State only how many lines below include the string "location".

______

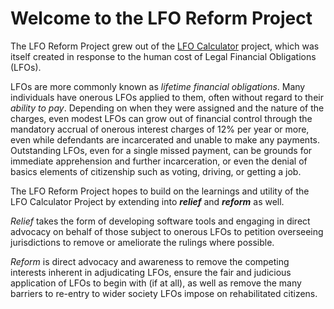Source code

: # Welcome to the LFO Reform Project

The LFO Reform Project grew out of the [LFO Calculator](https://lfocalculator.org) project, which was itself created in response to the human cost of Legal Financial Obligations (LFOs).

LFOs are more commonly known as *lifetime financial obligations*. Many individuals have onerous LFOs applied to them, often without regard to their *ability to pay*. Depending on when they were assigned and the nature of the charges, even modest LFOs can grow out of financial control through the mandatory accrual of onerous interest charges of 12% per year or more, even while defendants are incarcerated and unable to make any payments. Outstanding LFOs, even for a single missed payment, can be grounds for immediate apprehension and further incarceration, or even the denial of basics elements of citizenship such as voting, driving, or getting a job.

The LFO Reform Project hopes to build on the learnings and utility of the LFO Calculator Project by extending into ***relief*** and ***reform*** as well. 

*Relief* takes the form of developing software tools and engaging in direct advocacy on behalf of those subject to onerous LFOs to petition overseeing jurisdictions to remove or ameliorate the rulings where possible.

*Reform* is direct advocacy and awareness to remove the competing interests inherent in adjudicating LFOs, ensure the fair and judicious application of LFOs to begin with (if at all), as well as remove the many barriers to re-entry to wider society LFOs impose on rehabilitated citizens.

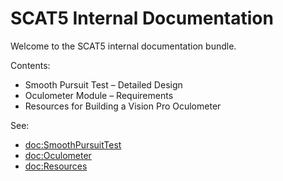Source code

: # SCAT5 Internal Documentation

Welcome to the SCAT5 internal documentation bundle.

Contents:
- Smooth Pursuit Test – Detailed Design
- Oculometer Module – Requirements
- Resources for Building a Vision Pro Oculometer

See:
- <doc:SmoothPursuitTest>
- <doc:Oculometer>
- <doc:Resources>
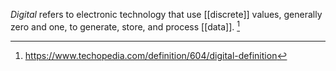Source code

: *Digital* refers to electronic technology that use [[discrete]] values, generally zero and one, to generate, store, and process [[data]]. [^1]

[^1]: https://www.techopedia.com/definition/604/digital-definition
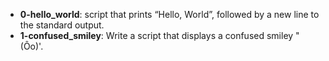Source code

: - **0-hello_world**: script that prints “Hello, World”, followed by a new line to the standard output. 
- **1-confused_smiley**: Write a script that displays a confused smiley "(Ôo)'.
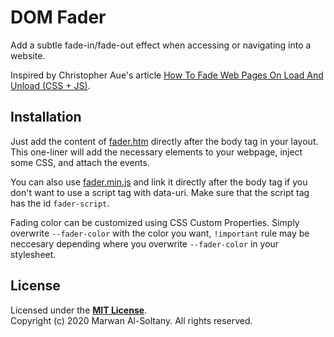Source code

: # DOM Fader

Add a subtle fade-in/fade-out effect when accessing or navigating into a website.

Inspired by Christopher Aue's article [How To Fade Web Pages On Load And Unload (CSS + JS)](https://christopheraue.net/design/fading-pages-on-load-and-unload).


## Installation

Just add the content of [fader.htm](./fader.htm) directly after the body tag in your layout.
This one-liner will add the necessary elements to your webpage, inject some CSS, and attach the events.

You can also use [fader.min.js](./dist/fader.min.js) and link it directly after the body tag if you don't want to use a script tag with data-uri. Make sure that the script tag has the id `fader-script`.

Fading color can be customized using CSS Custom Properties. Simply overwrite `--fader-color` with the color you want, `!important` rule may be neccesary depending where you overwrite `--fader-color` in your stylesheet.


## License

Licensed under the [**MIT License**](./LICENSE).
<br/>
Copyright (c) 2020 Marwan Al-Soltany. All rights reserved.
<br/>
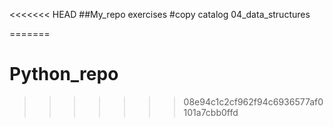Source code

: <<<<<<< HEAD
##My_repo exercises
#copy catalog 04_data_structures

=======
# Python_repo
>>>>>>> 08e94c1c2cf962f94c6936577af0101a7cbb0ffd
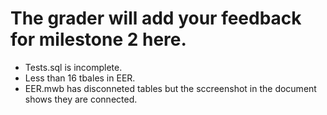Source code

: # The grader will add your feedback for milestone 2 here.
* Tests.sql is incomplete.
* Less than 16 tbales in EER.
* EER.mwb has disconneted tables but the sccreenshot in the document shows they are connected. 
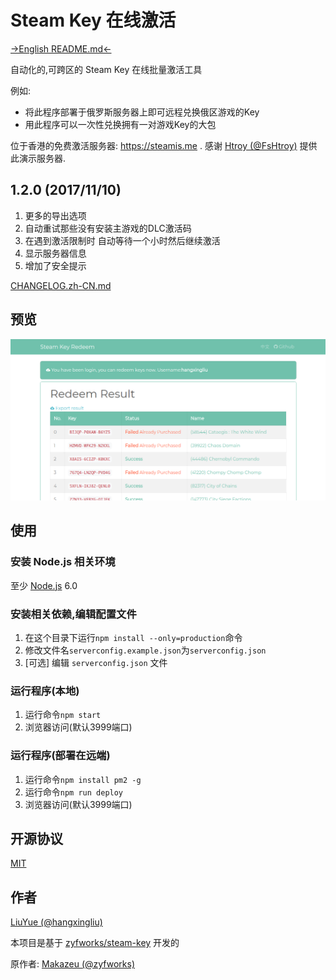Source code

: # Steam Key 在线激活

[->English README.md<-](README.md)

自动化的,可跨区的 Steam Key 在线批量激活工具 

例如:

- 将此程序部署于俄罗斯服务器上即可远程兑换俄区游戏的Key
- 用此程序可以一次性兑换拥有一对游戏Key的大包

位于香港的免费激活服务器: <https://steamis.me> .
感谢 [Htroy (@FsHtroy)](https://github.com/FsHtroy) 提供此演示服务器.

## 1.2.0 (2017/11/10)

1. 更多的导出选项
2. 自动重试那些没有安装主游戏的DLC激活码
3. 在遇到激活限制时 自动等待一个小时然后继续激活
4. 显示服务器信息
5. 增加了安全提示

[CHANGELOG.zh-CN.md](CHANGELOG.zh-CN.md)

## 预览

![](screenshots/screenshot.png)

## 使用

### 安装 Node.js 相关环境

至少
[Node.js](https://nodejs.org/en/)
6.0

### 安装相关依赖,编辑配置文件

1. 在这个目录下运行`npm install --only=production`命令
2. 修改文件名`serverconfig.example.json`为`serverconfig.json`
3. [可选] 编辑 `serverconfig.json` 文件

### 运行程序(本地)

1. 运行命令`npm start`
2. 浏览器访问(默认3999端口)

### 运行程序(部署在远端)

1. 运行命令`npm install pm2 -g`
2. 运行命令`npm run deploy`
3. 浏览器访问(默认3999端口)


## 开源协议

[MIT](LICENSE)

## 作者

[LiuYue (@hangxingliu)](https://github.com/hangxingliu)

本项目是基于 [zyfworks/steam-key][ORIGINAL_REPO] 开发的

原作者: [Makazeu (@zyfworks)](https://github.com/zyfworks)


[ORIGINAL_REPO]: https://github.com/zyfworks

______

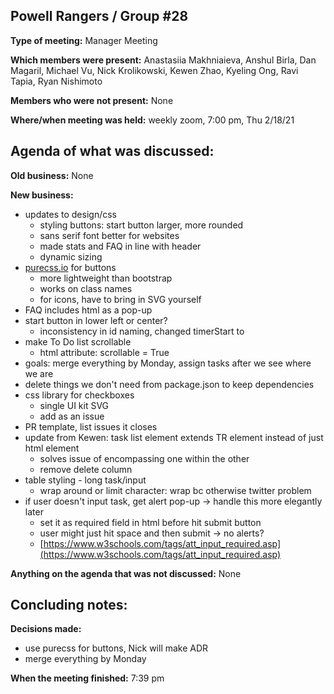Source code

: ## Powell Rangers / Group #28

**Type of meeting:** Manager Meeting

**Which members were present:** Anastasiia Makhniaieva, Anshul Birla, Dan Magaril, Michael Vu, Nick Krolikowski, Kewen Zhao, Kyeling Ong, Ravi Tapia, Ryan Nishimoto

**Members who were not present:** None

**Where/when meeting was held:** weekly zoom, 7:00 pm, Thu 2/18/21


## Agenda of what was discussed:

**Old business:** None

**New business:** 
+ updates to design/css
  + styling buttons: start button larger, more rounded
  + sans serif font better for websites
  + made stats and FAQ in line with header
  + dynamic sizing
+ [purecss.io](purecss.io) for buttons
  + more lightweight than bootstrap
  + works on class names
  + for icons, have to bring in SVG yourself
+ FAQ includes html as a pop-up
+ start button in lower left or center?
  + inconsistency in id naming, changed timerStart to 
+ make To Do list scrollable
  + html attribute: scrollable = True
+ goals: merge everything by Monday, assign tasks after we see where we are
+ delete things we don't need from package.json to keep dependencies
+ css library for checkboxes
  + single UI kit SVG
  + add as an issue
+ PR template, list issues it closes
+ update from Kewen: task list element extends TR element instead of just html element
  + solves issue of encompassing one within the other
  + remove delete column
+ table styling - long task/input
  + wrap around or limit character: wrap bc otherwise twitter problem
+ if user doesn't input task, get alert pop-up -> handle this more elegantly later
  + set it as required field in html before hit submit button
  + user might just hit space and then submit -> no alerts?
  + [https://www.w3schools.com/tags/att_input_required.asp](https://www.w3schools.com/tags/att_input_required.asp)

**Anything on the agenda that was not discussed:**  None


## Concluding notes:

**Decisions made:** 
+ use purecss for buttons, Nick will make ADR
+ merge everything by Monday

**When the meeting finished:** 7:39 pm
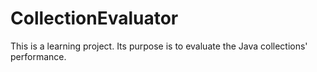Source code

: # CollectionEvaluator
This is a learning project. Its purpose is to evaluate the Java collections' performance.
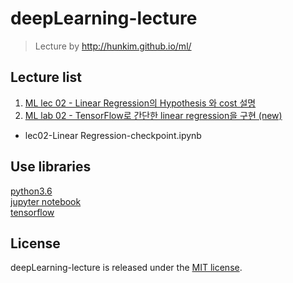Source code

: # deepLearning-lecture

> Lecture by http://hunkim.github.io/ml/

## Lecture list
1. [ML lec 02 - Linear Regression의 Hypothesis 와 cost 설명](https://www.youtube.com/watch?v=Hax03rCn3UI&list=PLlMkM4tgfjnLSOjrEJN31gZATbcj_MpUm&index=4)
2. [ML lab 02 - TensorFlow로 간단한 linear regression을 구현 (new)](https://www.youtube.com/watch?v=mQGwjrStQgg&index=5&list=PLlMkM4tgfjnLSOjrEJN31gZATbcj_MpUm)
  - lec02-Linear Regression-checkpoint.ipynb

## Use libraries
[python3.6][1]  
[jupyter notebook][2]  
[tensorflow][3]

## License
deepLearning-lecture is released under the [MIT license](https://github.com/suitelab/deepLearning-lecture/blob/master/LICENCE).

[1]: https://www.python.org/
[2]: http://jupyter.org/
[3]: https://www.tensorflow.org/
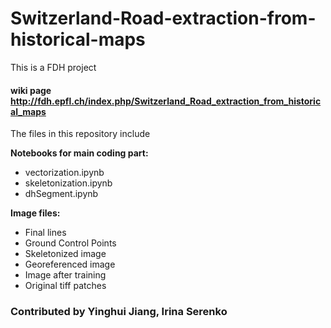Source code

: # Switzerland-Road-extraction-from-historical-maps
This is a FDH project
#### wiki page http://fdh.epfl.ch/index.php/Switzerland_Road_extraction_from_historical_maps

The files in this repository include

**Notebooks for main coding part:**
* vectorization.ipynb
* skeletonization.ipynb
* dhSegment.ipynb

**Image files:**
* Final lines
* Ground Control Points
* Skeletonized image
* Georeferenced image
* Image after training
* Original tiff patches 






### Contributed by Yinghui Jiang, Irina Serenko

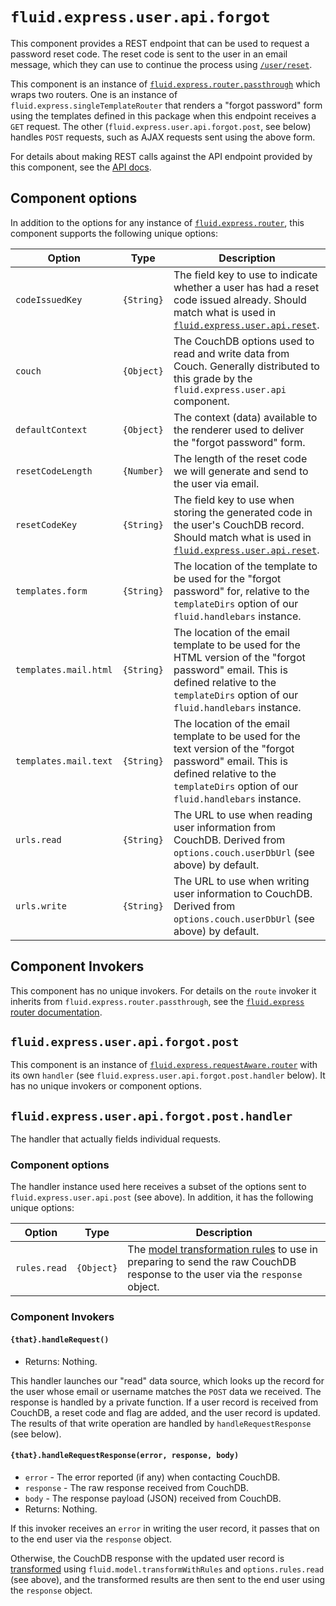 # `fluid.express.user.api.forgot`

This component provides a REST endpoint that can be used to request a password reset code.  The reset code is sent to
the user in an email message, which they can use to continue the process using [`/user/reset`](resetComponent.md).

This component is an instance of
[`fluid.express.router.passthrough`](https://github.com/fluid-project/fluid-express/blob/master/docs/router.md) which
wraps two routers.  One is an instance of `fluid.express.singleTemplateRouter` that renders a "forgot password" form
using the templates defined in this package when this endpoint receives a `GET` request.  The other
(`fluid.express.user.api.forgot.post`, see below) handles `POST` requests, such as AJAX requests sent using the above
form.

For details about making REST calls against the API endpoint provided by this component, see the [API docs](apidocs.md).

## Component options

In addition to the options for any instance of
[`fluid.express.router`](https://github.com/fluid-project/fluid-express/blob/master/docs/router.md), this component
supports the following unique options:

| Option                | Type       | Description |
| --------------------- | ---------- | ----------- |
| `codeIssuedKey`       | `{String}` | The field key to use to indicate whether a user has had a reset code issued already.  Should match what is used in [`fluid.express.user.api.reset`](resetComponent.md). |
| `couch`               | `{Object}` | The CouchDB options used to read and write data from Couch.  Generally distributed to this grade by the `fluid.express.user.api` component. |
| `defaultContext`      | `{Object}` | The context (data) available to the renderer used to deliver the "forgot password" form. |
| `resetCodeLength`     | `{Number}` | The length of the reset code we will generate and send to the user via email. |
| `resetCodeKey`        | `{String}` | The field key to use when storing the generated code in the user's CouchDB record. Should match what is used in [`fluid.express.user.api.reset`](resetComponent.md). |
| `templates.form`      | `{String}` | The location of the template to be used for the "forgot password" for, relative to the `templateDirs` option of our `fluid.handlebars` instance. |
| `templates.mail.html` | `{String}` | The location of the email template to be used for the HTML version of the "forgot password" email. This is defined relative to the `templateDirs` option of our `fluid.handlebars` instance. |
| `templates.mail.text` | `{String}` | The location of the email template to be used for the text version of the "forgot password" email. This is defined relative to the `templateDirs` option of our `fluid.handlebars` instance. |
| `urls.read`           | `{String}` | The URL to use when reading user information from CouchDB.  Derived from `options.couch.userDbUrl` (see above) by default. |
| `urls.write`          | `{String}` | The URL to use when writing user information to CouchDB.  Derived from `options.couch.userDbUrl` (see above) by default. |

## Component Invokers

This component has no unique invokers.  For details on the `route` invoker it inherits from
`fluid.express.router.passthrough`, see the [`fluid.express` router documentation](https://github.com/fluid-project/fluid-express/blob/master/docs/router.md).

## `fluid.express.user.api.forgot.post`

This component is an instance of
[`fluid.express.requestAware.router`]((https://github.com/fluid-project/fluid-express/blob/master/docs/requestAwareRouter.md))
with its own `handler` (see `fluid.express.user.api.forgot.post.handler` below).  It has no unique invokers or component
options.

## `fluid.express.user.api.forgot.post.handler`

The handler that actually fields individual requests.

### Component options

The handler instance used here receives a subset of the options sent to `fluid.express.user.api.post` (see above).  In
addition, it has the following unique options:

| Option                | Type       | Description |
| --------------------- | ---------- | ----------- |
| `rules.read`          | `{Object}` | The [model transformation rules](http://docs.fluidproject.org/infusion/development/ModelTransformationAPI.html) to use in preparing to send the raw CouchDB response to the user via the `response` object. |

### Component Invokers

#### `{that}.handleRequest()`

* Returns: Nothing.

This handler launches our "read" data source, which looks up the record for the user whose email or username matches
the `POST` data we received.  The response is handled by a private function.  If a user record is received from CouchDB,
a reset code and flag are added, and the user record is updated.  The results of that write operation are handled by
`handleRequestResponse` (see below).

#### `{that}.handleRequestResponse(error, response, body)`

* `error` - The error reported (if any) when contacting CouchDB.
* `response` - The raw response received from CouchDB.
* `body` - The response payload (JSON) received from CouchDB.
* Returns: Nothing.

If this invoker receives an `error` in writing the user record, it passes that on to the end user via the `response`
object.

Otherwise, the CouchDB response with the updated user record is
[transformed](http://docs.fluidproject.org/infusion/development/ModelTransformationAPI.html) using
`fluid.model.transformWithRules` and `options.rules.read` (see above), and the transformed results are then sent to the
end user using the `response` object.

______

(Task answer):
3